Increasing retirement by Boomers (those born between 1946 and 1964) -- although at a slower rate than anticipated -- partially explains the LFPR’s decline. 

But the diminished participation of prime work-age adults (those between 25 and 54) accounts for much of the decline and that has significant implications for economic growth, as well as fiscal and monetary policies.

In December, the LFPR continued to inch up from September's decades-low (i.e., lowest since October 1977), and returned to June's 62.6%.

The unemployment rate (UR) was 5.0% in December, one-half the recessionary peak (October 2009). Friday's report should show that the UR remained at 5.0%, in close proximity to the Federal Reserve's policy target.

But the UR's decline overstates the recovery as much of it is due to jobseekers abandoning their search in frustration rather having fulfilled it with a job.

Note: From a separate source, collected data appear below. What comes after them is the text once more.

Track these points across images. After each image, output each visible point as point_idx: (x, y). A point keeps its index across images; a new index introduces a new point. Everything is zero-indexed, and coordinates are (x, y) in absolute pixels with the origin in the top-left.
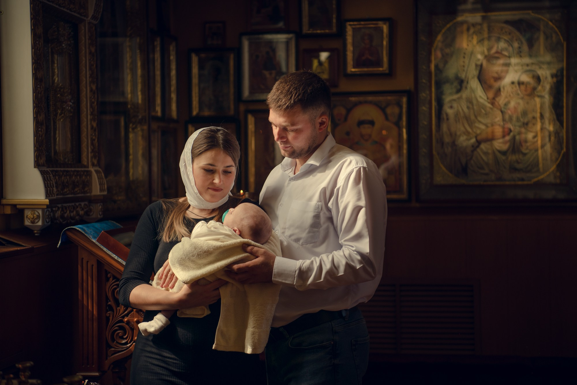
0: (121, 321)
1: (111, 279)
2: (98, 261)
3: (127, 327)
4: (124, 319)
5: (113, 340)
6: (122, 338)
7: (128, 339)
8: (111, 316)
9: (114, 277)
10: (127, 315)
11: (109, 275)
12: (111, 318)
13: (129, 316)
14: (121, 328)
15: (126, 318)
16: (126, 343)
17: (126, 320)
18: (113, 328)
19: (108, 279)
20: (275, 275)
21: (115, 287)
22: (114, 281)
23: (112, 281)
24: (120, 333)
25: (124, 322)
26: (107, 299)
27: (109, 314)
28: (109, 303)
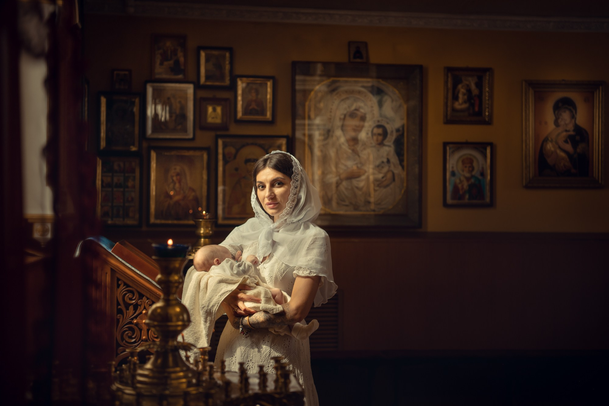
0: (131, 323)
1: (122, 285)
2: (112, 269)
3: (136, 327)
4: (133, 321)
5: (123, 339)
6: (131, 338)
7: (136, 338)
8: (121, 318)
9: (125, 284)
10: (136, 317)
11: (120, 282)
12: (121, 320)
13: (138, 318)
14: (130, 328)
15: (135, 320)
16: (135, 342)
17: (135, 321)
18: (123, 329)
19: (118, 286)
21: (125, 293)
22: (124, 287)
23: (123, 287)
24: (128, 333)
25: (133, 323)
26: (118, 304)
27: (120, 316)
28: (119, 307)
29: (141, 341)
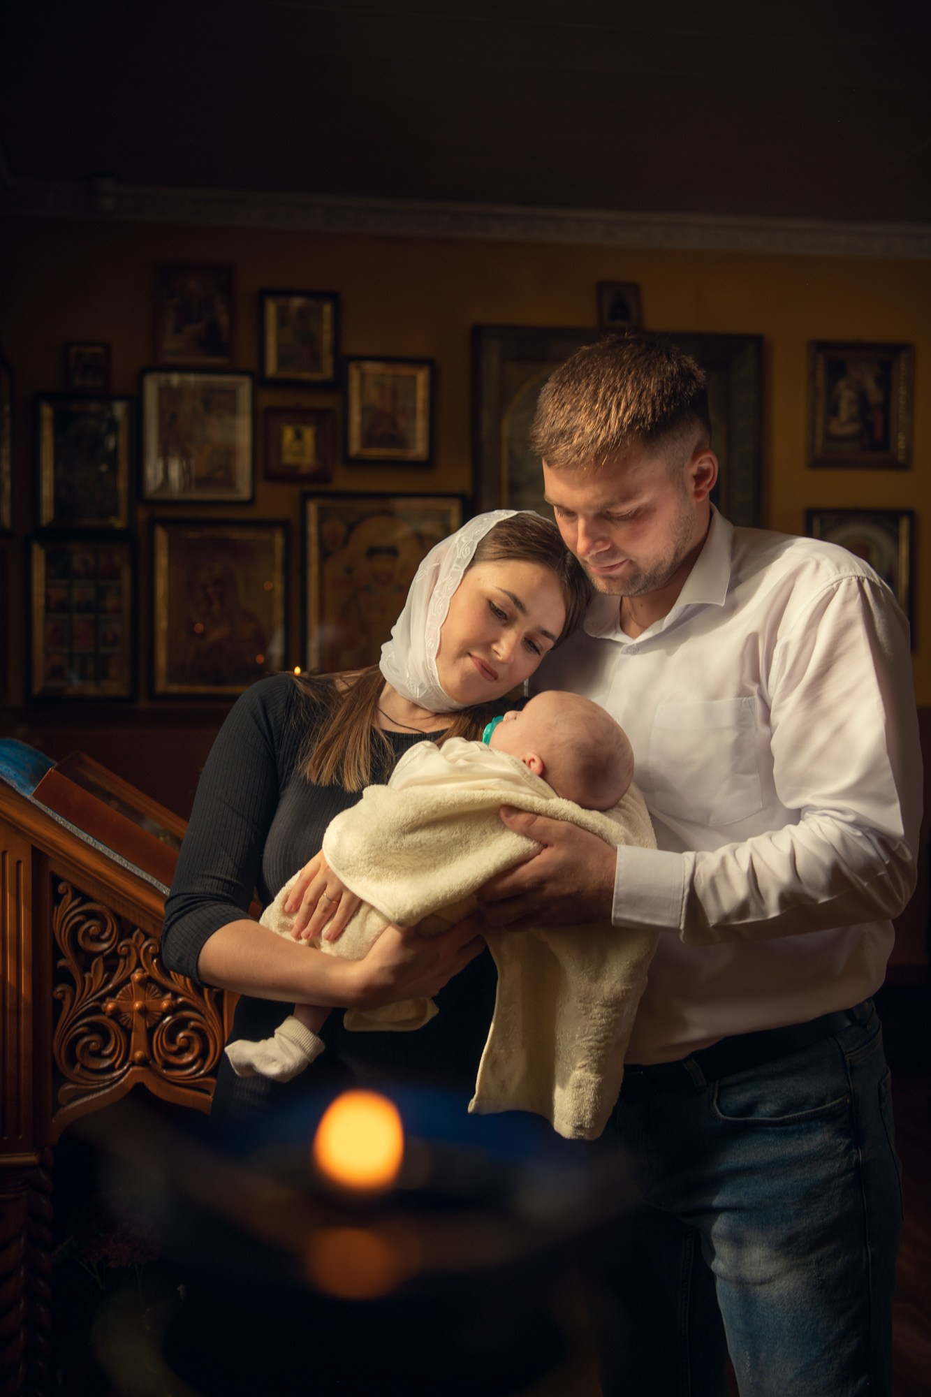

From the start of the recession, the work-age population has increased by 8.3%. The labor force rose 2.4% over the same period.

Were labor force participation equivalent to its pre-recession average (e.g., 66.1% between 2003-2007), the unemployment rate would be 10.0%.

The employment rate (i.e., jobholders as a proportion of the work-age population) rose to 59.5%, which exceeds the recession's nadir (58.2%) but falls short of the pre-recession average (e.g., 63.0% in 2007).

We look for BLS to report that the employment rate rose to 59.6% in January, which would be the highest since May 2009.

The number of jobholders (i.e., employed individuals) reached a record 149.9 million in December. Had the employment rate been equivalent to the pre-recession average, however, there would have been 9.2 million more jobholders in December.

Underemployment (i.e. involuntary part-time workers) fell gradually through much of the recovery. Since March, however, the decline has gained momentum and reduced underemployment by more than one-half million. December's count was one-third (35.2%) less than the early-2010 recessionary peak.

The most recent data indicate that long-term unemployment (spells exceeding 26 weeks) declined modestly (-1.5%) in December. Although monthly gyrations are common, the trend has been persistently downward. Since peaking in April 2010, long-term unemployment has fallen by more than two-thirds (69.3%).